What the task asks
Return the data exactly, apart from leaving out the pictures.
═══ Input records ═══
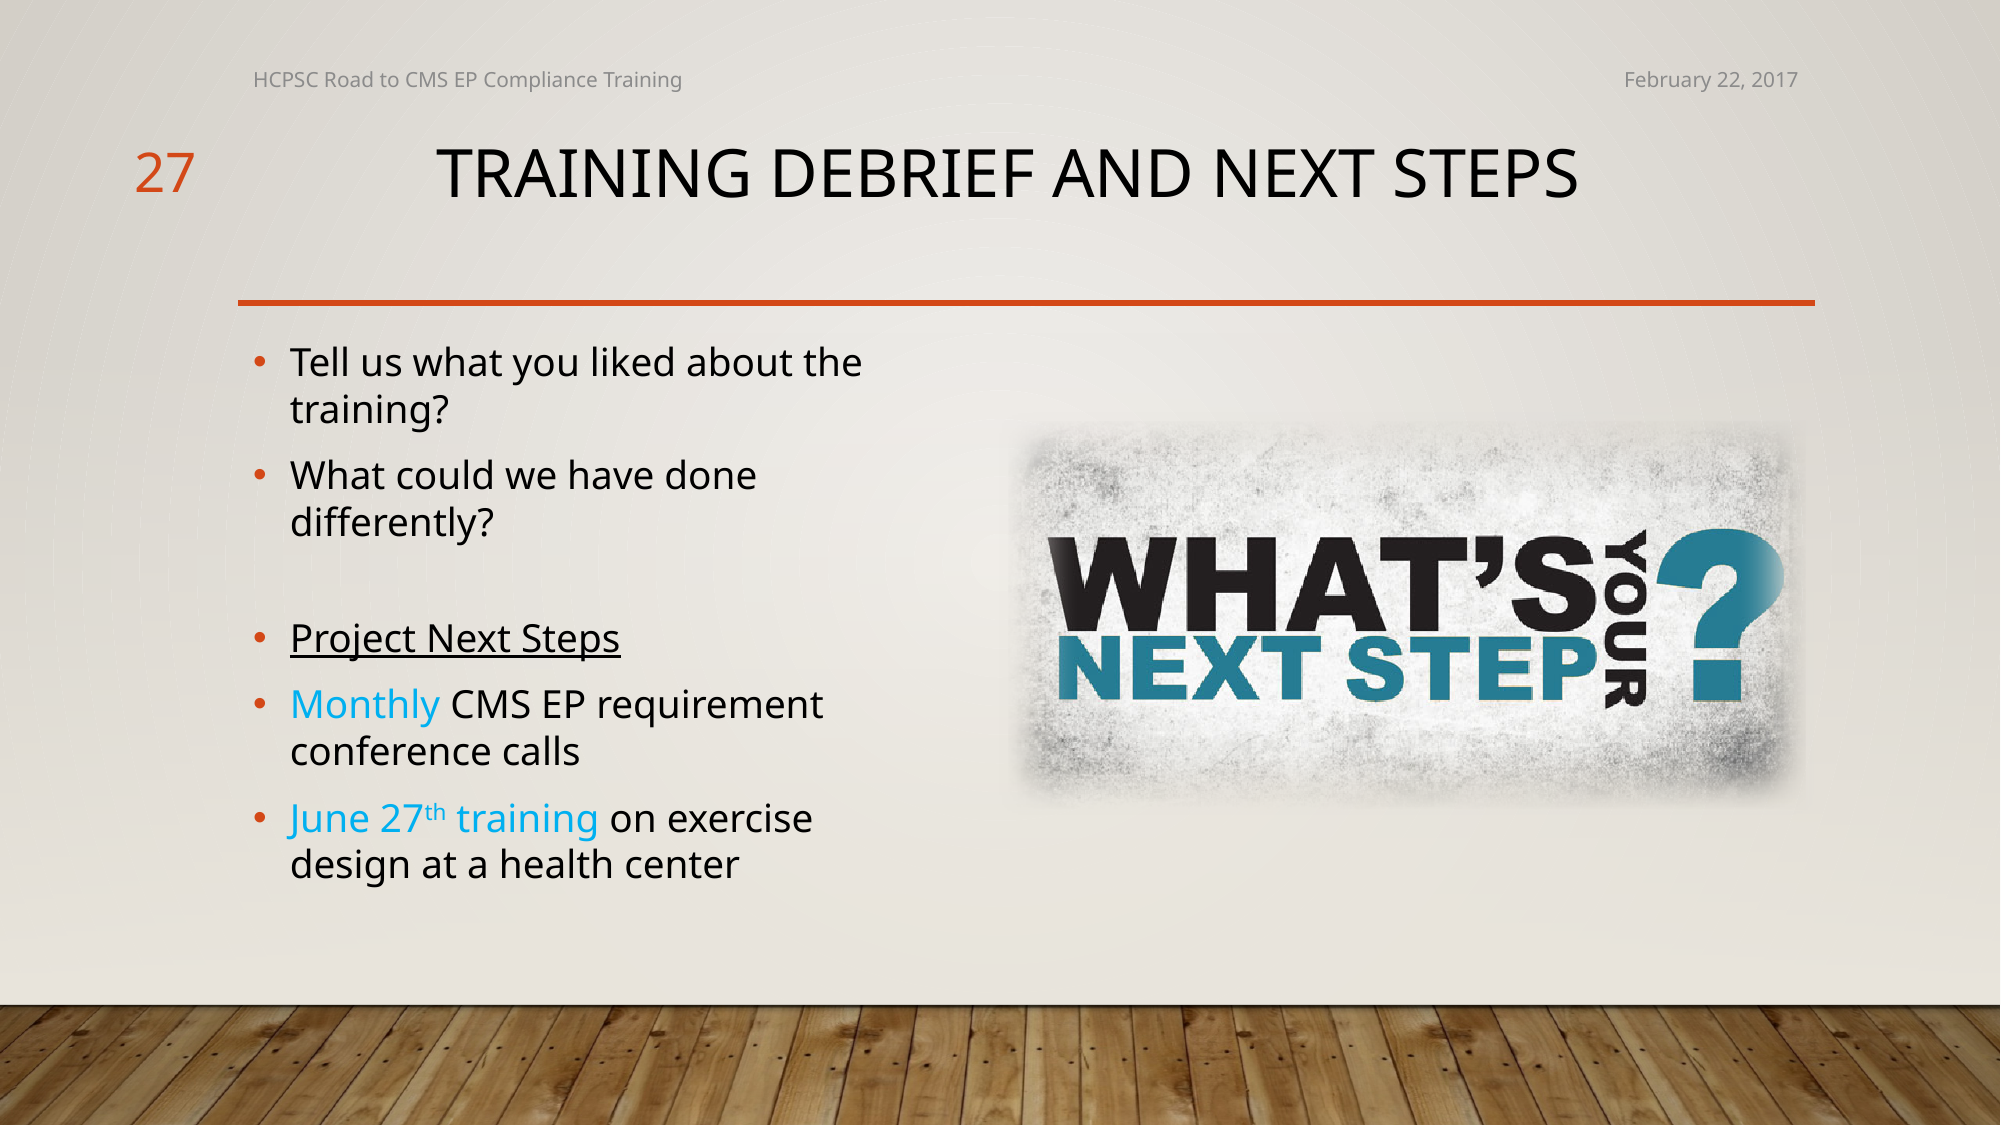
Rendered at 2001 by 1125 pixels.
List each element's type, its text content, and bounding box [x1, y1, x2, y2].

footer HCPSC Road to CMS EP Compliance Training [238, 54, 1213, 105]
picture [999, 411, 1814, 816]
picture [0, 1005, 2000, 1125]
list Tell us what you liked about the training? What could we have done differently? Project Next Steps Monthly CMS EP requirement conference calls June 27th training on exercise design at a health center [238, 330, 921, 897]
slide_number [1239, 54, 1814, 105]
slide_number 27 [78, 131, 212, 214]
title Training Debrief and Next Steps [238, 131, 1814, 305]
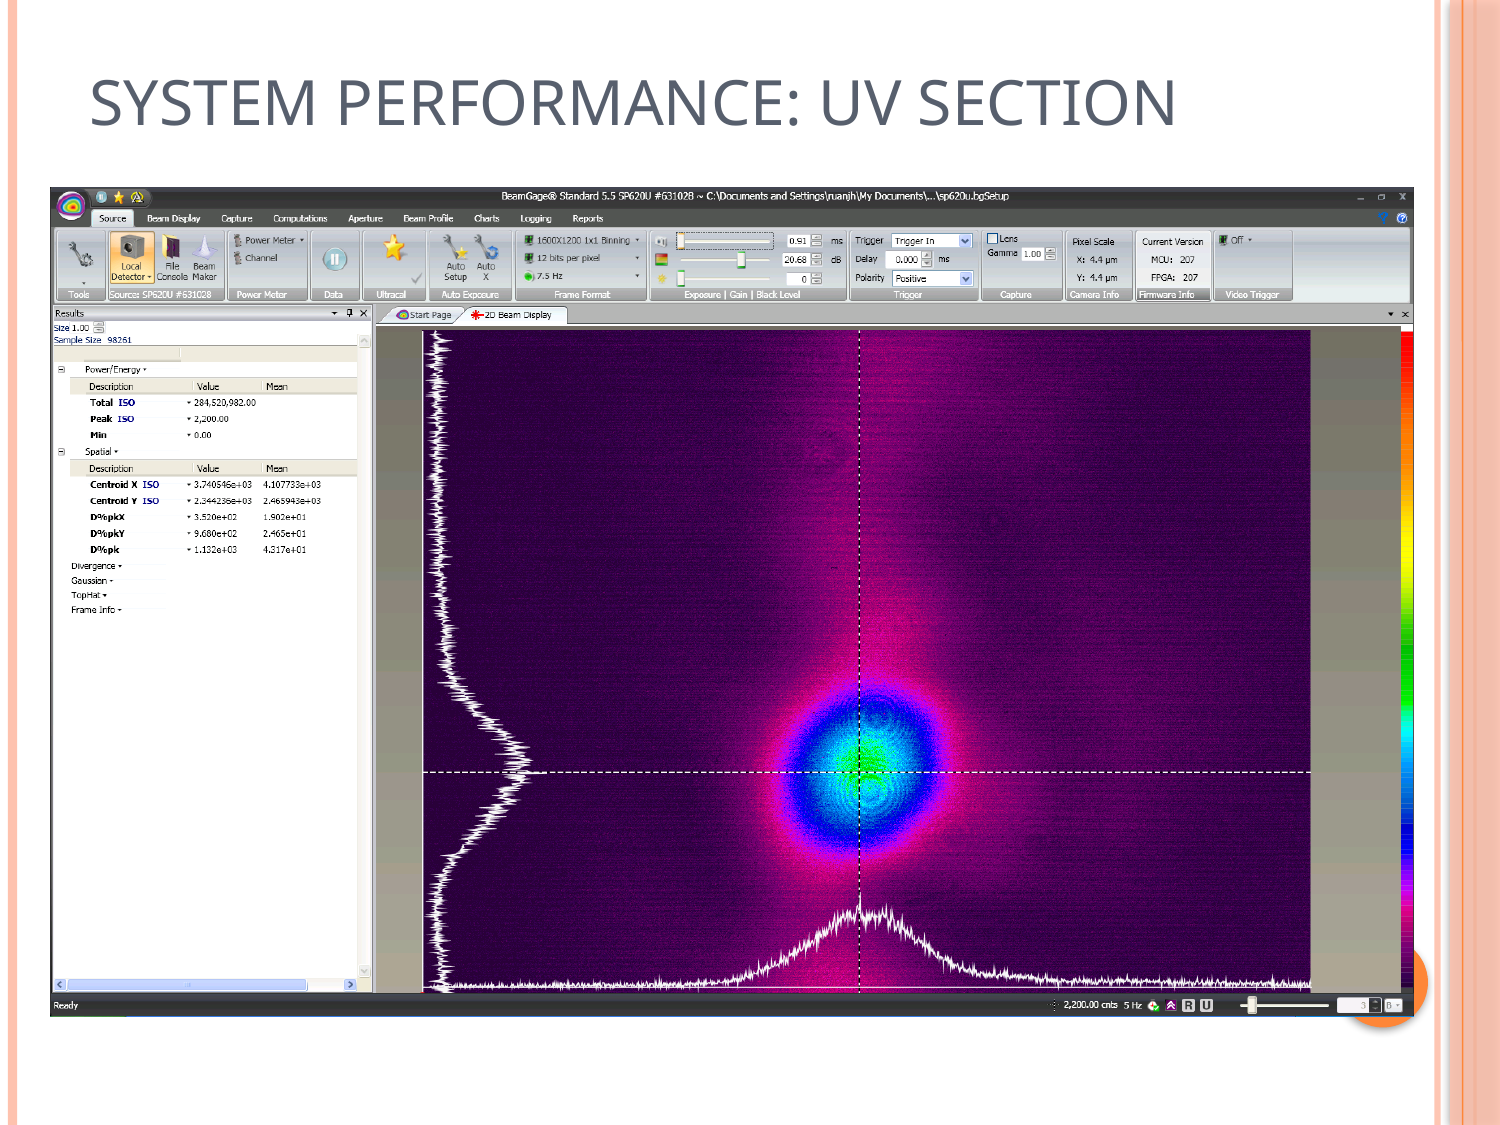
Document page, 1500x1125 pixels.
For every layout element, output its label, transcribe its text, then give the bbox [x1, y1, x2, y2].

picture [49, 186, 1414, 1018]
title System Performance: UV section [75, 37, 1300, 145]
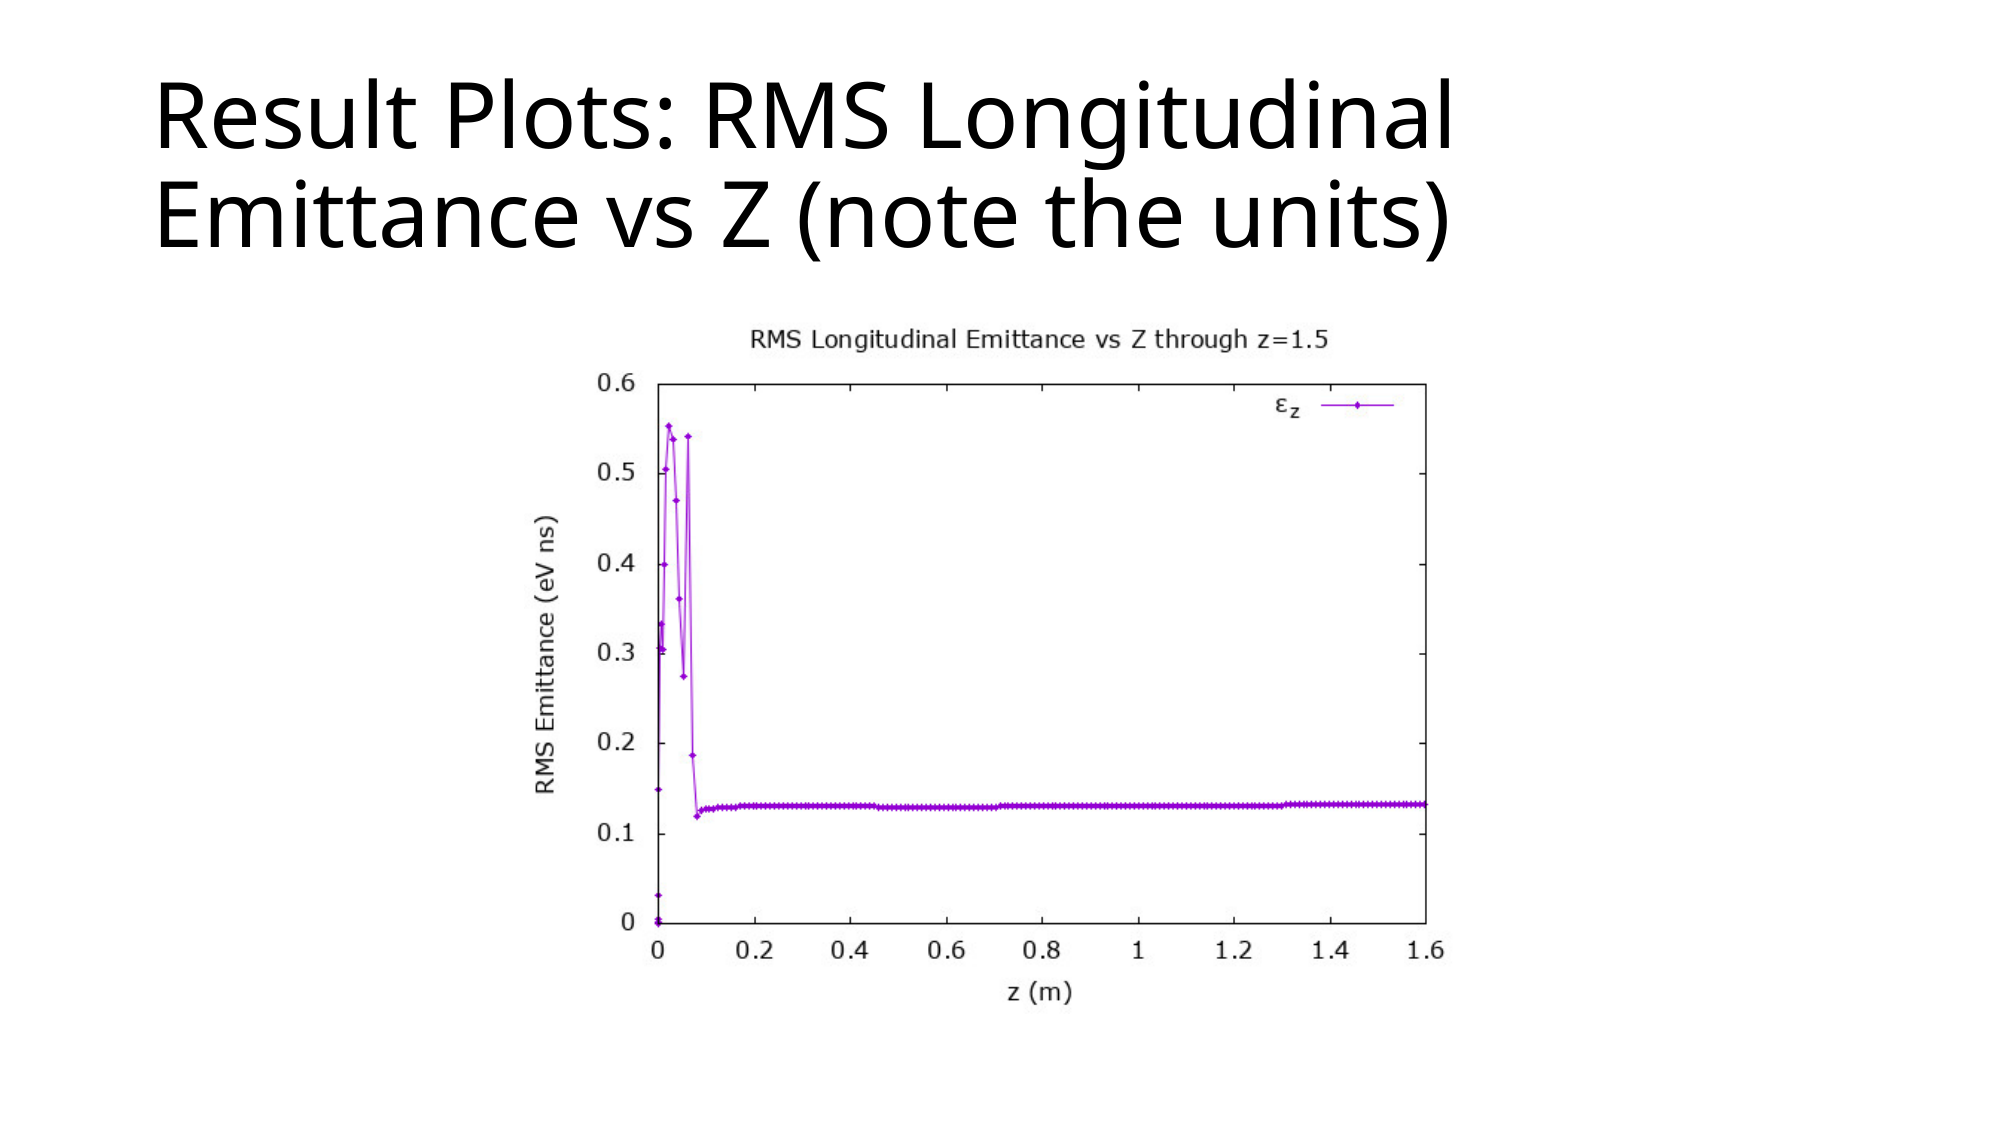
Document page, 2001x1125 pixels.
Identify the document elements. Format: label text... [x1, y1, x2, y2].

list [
═══
Written reply
Rendered at 2001 by 1125 pixels.
List each element's type, its text content, and bounding box [x1, y1, x2, y2].

footer HCPSC Road to CMS EP Compliance Training [238, 54, 1213, 105]
picture [999, 411, 1814, 816]
picture [0, 1005, 2000, 1125]
list Tell us what you liked about the training? What could we have done differently? Project Next Steps Monthly CMS EP requirement conference calls June 27th training on exercise design at a health center [238, 330, 921, 897]
slide_number [1239, 54, 1814, 105]
slide_number 27 [78, 131, 212, 214]
title Training Debrief and Next Steps [238, 131, 1814, 305]
Document page, 1500x1125 pixels.
For every layout element, output its label, transcribe its text, then give the bbox [x1, y1, x2, y2].

picture [49, 186, 1414, 1018]
title System Performance: UV section [75, 37, 1300, 145]
Document page, 2001x1125 pixels.
Identify the document elements. Format: label text... [x1, y1, x2, y2].

list [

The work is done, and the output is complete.